Os dois, Menelau e Helena, ao se reconhecerem, percebem o imenso engano que havia sido a guerra contra Tróia, e tentam extrair o sentido de tal manipulação, sem sucesso. Logo, decidem retornar a Esparta o quanto antes, mas o novo rei do Egito, filho de Proteu falecido, deseja casar-se com Helena e matará Menelau assim que souber de sua presença. Helena antecipa-se e informa ao rei que seu marido chegou náufrago e morto à praia, e que para que esteja livre para casar novamente precisa sepultar o corpo de acordo com a tradição grega: aquele que morre no mar deve ser sepultado no mar. Com isso, Helena recebe a embarcação e segue para o mar, encenando a cerimônia fúnebre do marido, que logo se revela e com a ajuda de seus soldados toma a embarcação e segue para a Grécia.
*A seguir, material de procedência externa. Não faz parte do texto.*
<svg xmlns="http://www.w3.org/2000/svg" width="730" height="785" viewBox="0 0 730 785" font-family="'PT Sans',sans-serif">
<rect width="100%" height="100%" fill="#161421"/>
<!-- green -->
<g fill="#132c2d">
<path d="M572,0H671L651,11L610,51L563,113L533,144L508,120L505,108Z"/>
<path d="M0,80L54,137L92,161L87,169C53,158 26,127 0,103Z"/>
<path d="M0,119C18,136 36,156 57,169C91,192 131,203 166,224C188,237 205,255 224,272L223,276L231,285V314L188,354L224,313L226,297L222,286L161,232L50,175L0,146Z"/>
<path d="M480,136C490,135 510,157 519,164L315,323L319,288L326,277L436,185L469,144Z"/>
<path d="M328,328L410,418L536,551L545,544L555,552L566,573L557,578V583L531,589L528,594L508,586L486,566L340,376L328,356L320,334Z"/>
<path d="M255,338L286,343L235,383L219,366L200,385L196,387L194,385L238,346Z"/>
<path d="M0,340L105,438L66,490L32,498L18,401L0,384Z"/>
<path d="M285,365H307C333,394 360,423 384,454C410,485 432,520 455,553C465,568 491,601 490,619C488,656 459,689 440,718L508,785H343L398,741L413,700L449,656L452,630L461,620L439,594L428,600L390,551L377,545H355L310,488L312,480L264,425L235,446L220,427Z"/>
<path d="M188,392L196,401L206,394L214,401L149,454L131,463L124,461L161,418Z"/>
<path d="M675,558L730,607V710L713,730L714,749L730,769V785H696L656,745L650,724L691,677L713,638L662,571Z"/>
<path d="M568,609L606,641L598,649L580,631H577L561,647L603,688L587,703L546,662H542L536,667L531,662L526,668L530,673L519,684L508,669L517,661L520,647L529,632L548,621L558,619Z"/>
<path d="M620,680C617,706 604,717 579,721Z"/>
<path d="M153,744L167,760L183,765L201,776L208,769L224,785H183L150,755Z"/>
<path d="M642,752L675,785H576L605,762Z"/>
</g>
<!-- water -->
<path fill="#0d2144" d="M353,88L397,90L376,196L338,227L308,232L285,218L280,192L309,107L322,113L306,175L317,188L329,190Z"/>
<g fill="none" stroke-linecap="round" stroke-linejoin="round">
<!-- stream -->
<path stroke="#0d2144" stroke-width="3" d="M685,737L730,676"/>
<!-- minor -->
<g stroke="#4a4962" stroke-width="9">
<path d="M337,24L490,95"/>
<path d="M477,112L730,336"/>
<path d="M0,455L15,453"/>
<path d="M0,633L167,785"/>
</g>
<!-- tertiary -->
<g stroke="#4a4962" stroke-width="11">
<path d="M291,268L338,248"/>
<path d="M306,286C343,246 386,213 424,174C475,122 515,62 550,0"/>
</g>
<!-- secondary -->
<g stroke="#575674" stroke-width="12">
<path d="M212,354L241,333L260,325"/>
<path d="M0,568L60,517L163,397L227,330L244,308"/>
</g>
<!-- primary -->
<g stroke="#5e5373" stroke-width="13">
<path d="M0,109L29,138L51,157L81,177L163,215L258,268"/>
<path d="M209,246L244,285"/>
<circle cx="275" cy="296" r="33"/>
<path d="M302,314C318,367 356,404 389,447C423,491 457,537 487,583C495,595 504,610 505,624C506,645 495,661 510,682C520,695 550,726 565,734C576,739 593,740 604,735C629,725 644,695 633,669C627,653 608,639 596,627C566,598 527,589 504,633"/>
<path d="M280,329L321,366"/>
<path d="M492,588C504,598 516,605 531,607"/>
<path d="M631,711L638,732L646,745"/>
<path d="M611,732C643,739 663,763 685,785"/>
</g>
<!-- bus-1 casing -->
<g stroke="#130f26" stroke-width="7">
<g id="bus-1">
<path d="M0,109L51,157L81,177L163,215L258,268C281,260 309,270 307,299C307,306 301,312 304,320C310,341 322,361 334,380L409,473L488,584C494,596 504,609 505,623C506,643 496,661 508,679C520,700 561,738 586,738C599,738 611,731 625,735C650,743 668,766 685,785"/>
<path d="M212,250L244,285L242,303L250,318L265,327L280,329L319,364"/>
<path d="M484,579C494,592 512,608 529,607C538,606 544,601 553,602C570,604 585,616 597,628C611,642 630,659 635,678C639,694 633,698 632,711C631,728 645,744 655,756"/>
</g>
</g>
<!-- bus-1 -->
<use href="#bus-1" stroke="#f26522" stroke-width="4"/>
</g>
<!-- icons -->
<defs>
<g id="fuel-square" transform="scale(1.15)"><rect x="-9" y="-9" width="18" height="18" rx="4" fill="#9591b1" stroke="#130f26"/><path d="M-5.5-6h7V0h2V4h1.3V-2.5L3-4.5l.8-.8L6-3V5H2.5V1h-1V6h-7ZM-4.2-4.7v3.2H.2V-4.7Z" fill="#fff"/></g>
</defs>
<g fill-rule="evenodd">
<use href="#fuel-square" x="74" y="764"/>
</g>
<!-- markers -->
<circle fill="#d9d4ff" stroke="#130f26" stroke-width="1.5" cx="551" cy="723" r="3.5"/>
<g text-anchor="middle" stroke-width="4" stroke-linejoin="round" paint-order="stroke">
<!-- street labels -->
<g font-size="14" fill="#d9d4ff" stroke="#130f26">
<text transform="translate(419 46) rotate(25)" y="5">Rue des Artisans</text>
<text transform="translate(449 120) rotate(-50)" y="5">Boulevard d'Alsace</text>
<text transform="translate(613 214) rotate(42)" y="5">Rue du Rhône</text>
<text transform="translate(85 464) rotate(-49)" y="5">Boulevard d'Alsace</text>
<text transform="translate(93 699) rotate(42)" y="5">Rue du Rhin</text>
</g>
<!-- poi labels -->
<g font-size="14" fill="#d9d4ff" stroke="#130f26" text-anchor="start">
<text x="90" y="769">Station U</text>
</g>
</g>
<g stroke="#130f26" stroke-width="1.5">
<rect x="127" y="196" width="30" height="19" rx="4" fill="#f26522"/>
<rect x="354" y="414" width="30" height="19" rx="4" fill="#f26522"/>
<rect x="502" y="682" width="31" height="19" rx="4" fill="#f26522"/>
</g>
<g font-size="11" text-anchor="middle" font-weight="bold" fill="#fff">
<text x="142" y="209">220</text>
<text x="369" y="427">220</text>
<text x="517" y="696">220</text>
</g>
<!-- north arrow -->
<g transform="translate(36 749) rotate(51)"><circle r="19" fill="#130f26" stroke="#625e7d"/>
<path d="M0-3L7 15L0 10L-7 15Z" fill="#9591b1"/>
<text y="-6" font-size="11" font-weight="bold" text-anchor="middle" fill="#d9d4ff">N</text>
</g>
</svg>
A peculiaridade desta tragédia está em que o momento trágico não é a catástrofe para o herói trágico; pelo contrário, Helena e Menelau vivenciam um final relativamente feliz na peça. O trágico o é principalmente para o público, que vê no reencontro do casal o vazio de sentido da experiência da guerra. Se Helena era o motivo alegado da guerra contra Tróia, mas se também não era realmente ela quem estava lá, qual terá sido então o sentido real da guerra? Qual o intuito divino por trás de tal manipulação? A imagem de Menelau, rei de Esparta, chegando náufrago e maltrapilho na praia reforça uma das idéias centrais de algumas peças de Eurípides, de que na guerra mesmo os vitoriosos saem derrotados. No contexto em que foi apresentada originalmente, em Atenas há mais de 2400 anos, a peça adquire um tom pacifista em face dos conflitos entre as cidades-Estado gregas.

Em nosso projeto, no entanto, o texto surge como uma plataforma para a criação dos mais diversos materiais artísticos, através do qual tentaremos elaborar uma discussão sobre a midiatização da violência, a militarização da sociedade contemporânea e a violência urbana do ponto de vista de classes.